╔══

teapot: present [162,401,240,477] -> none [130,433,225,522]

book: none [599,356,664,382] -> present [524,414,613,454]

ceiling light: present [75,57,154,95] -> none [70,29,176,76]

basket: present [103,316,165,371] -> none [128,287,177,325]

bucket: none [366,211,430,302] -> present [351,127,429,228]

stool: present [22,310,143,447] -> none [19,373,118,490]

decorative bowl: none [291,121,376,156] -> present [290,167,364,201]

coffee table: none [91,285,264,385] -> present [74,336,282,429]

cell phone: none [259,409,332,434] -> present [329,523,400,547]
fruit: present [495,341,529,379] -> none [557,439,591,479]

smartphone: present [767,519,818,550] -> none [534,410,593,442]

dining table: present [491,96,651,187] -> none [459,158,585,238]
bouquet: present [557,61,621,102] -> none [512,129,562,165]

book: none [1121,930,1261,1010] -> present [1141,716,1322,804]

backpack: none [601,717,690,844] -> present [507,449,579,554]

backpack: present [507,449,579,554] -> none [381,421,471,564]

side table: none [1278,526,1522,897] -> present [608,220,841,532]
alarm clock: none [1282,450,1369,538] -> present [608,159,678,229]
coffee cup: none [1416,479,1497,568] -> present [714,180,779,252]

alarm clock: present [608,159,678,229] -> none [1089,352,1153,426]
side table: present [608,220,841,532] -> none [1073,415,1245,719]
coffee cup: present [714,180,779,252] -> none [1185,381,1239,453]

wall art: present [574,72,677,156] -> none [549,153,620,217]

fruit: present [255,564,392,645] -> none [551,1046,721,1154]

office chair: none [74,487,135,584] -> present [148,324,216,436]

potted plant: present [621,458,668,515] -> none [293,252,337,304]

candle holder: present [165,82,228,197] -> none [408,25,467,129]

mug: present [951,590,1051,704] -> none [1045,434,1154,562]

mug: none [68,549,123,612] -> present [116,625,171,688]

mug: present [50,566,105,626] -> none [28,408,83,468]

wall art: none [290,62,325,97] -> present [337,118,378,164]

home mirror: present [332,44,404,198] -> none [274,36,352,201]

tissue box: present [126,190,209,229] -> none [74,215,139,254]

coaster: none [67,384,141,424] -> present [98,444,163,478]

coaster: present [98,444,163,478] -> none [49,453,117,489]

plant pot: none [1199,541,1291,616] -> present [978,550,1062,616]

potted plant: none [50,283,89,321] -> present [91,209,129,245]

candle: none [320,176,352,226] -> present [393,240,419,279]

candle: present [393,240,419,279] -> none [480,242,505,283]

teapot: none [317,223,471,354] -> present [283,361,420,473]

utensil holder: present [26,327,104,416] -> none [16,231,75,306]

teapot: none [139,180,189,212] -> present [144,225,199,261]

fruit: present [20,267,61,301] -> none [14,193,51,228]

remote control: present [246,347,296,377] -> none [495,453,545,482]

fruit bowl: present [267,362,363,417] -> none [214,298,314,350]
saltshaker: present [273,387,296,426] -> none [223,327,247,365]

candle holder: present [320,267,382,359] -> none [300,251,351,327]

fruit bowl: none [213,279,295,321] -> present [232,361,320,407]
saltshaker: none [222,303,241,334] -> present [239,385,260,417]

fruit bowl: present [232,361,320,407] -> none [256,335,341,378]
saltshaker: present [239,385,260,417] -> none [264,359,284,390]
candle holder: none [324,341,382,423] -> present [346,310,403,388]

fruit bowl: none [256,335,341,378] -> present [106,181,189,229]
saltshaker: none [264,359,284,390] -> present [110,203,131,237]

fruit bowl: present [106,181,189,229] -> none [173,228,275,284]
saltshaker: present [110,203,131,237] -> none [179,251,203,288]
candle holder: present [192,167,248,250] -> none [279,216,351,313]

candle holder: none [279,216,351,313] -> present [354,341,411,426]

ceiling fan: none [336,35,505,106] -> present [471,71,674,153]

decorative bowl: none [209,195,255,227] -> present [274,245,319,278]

╚══

Repeat exactly the lines from the first line of the records above through the line containing "basket: present [103,316,165,371]", both included, and nothing else.

teapot: present [162,401,240,477] -> none [130,433,225,522]

book: none [599,356,664,382] -> present [524,414,613,454]

ceiling light: present [75,57,154,95] -> none [70,29,176,76]

basket: present [103,316,165,371] -> none [128,287,177,325]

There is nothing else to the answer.